-------- BACAAN

TRIBUNNEWS.COM, JAKARTA - Kenaikan harga BBM bersubsidi di tengah keterpurukan ekonomi masyarakat pasca badai Covid-19 tidak dapat diterima dengan alasan apapun.
Masyarakat yang tengah berjuang bangkit dari hantaman badai pandemi yang lamanya hampir 3 tahun melanda, tidaklah mudah.
Demikian dikemukakan Ketua Umum PP Himpunan Mahasiswa Persatuan Islam atau Hima Persis Ilham Nurhidayatullah dalam keterangannya, Jumat (3/9/2022).
Hima Persis bersama PP Himi Persis dan PP Ikatan Pelajar Persis Putri turun ke jalan melakukan unjuk rasa menolak rencana pemerintah menaikkan harga BBM.
Baca juga: Pemerintah Naikkan Harga BBM Subsidi, Anggota Komisi VII DPR: Implikasinya Luar Biasa
"Informasi akan dinaikkannya harga pertalite dan solar menjadi kabar buruk di bulan kemerdekaan kemarin," ujar Ilham.
Ilham mengatakan ironis dengan alasan beban APBN bertambah Rp 502 triliun dan subsidi BBM yang diakui tidak tepat sasaran, pemerintah akan menaikkan harga BBM bersubsidi.
Di tengah inflasi yang mencapai 3-4 persen akibat badai Covid-19 dan ketidakpastian pasar global.
"Kebijakan ini justru akan berdampak serius bagi kelompok ekonomi menangah dan kelompok ekonomi menengah ke bawah," katanya.
Selain itu, kata dia, kondisi pasar nasional juga belum terlihat stabil.

----------------

### TUGAS:
Menurut bacaan, berapa tambahan beban APBN yang dijadikan alasan pemerintah untuk menaikkan harga BBM bersubsidi? Entri berikut tidak berperan apa pun di sini.

-------- DATA

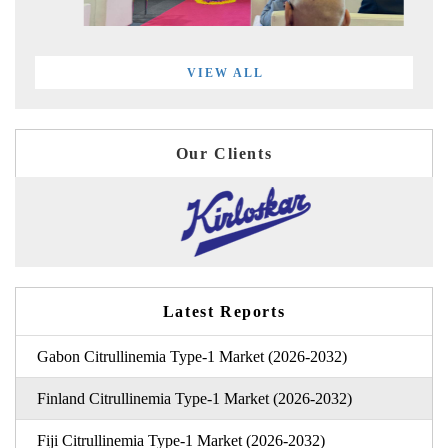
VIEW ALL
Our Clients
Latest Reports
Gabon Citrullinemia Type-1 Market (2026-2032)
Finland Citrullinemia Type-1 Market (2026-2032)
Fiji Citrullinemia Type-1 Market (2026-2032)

----------------
-------- DATA

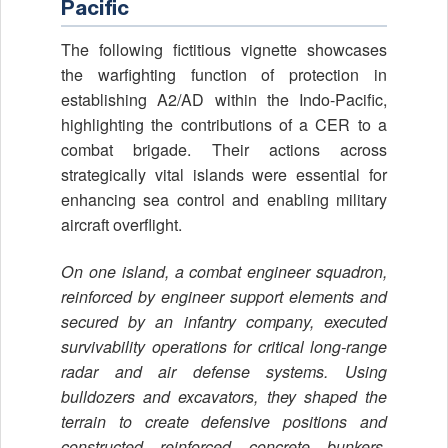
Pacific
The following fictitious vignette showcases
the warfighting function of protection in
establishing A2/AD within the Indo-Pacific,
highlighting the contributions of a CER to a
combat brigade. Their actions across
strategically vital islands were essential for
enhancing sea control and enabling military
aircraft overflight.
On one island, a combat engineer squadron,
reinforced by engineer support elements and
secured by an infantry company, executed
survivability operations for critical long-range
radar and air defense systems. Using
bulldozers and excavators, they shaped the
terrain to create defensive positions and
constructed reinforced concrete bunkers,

----------------

### JAWABAN:
Rp 502 triliun.